Rep. Thomas Garrett (R-Va.) and his wife asked congressional staff to perform extensive personal errands, including changing the oil in their car and walking their dog, possibly in violation of House rules and standards of conduct, a report issued Tuesday by the Office of Congressional Ethics found.
The report comes weeks before the one-term congressman is set to leave Congress.
In May, he announced that he is an alcoholic and would not seek reelection, as accusations swirled around him that he ran a chaotic workplace.
The report found insufficient evidence for the claim that Garrett paid an employee out of his campaign coffers to do personal errands.
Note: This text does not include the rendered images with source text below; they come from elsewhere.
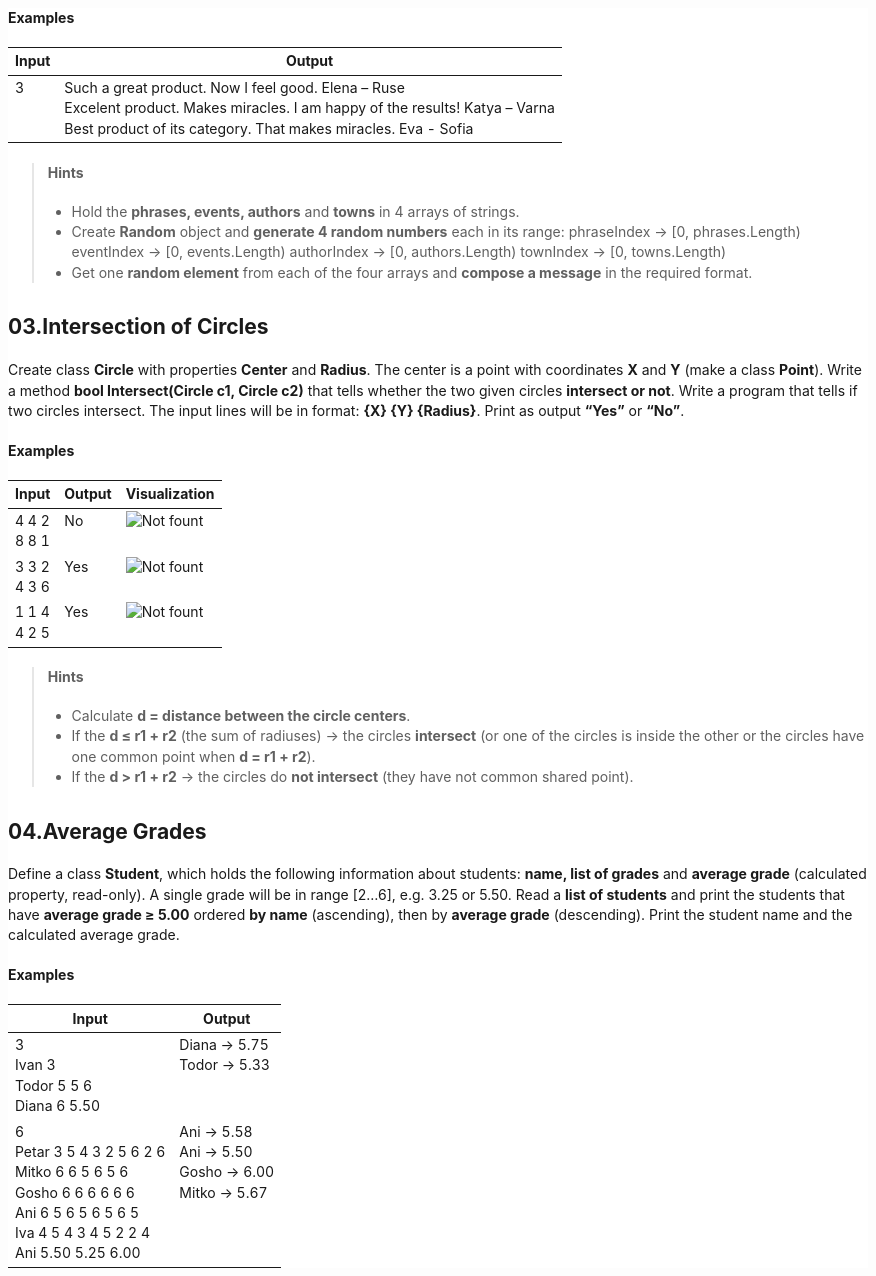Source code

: #### Examples

| **Input**| **Output**|
|---|---|
|3|Such a great product. Now I feel good. Elena – Ruse <br/> Excelent product. Makes miracles. I am happy of the results! Katya – Varna <br/> Best product of its category. That makes miracles. Eva - Sofia|

> #### Hints
> - Hold the **phrases, events, authors** and **towns** in 4 arrays of strings.
> - Create **Random** object and **generate 4 random numbers** each in its range:
> phraseIndex -> [0, phrases.Length)
> eventIndex -> [0, events.Length)
> authorIndex -> [0, authors.Length)
> townIndex -> [0, towns.Length)
> - Get one **random element** from each of the four arrays and **compose a message** in the required format.

## 03.Intersection of Circles
Create class **Circle** with properties **Center** and **Radius**. The center is a point with coordinates **X** and **Y** (make a class **Point**). Write a method **bool Intersect(Circle c1, Circle c2)** that tells whether the two given circles **intersect or not**. Write a program that tells if two circles intersect.
The input lines will be in format: **{X} {Y} {Radius}**. Print as output **“Yes”** or **“No”**.

#### Examples

| **Input**| **Output**|**Visualization**|
|---|---|---|
|4 4 2 <br/> 8 8 1	|No|![Not fount](/Programmin%20Fundamentals/Homeworks%20and%20Labs/images/obj1.png)|
|3 3 2 <br/> 4 3 6	|Yes|![Not fount](/Programmin%20Fundamentals/Homeworks%20and%20Labs/images/obj2.png)|
|1 1 4 <br/> 4 2 5	|Yes|![Not fount](/Programmin%20Fundamentals/Homeworks%20and%20Labs/images/obj3.png)|

> #### Hints
> - Calculate **d = distance between the circle centers**.
> - If the **d ≤ r1 + r2** (the sum of radiuses) -> the circles **intersect** (or one of the circles is inside the other or the circles have one common point when **d = r1 + r2**).
> - If the **d > r1 + r2** -> the circles do **not intersect** (they have not common shared point).

## 04.Average Grades
Define a class **Student**, which holds the following information about students: **name, list of grades** and **average grade** (calculated property, read-only). A single grade will be in range [2…6], e.g. 3.25 or 5.50.
Read a **list of students** and print the students that have **average grade ≥ 5.00** ordered **by name** (ascending), then by **average grade** (descending). Print the student name and the calculated average grade.

#### Examples

| **Input**| **Output**|
|---|---|
|3 <br/> Ivan 3 <br/> Todor 5 5 6 <br/> Diana 6 5.50|Diana -> 5.75 <br/> Todor -> 5.33|
|6 <br/> Petar 3 5 4 3 2 5 6 2 6 <br/> Mitko 6 6 5 6 5 6 <br/> Gosho 6 6 6 6 6 6 <br/> Ani 6 5 6 5 6 5 6 5 <br/> Iva 4 5 4 3 4 5 2 2 4 <br/> Ani 5.50 5.25 6.00|Ani -> 5.58 <br/> Ani -> 5.50 <br/> Gosho -> 6.00 <br/> Mitko -> 5.67|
In a lengthy response, Garrett, through his attorney, said the OCE report “is riddled with falsities and innuendo” and noted “profound concerns about how the OCE conducted its investigation into this matter.”
The OCE recommends that the House Ethics Committee investigate further and subpoena Garrett and his wife, Flanna Garrett; two former chiefs of staff and two former staffers; and a former intern.
But the House Ethics Committee, made up of Garrett’s House colleagues, has jurisdiction over sitting members only and its investigation is unlikely to come to a conclusion before Garrett leaves office.
The 19-page report from the Office of Congressional Ethics provides a window into the culture of Garrett’s congressional office and includes text messages between his staffers.
On at least two occasions, Garrett or his wife asked a staff member to change the oil in the congressman’s car. A staffer went to Ikea and Costco with his wife, Flanna Garrett, during the workday.
Staffers also frequently fed and walked the congressman’s dog, which was often present in the congressional office, and cared for the dog on their personal time.
Garrett fired his chief of staff, Jimmy Keady, in May 2018 in part for “the pushback he was getting on certain things . . . and the delineation of official versus unofficial,” an unnamed staffer told the OCE.
In one exchange with the unnamed staff member, Keady wrote: “Next time someone complains about doing things not in their job description, remind me to tell them the story where I went to three different stores before 9 to find tom skim milk lol,” the report says.
Matt Missen, Garrett’s former spokesman, told the OCE that he “lied to the press” when he denied staff members did personal errands for the congressman and his wife.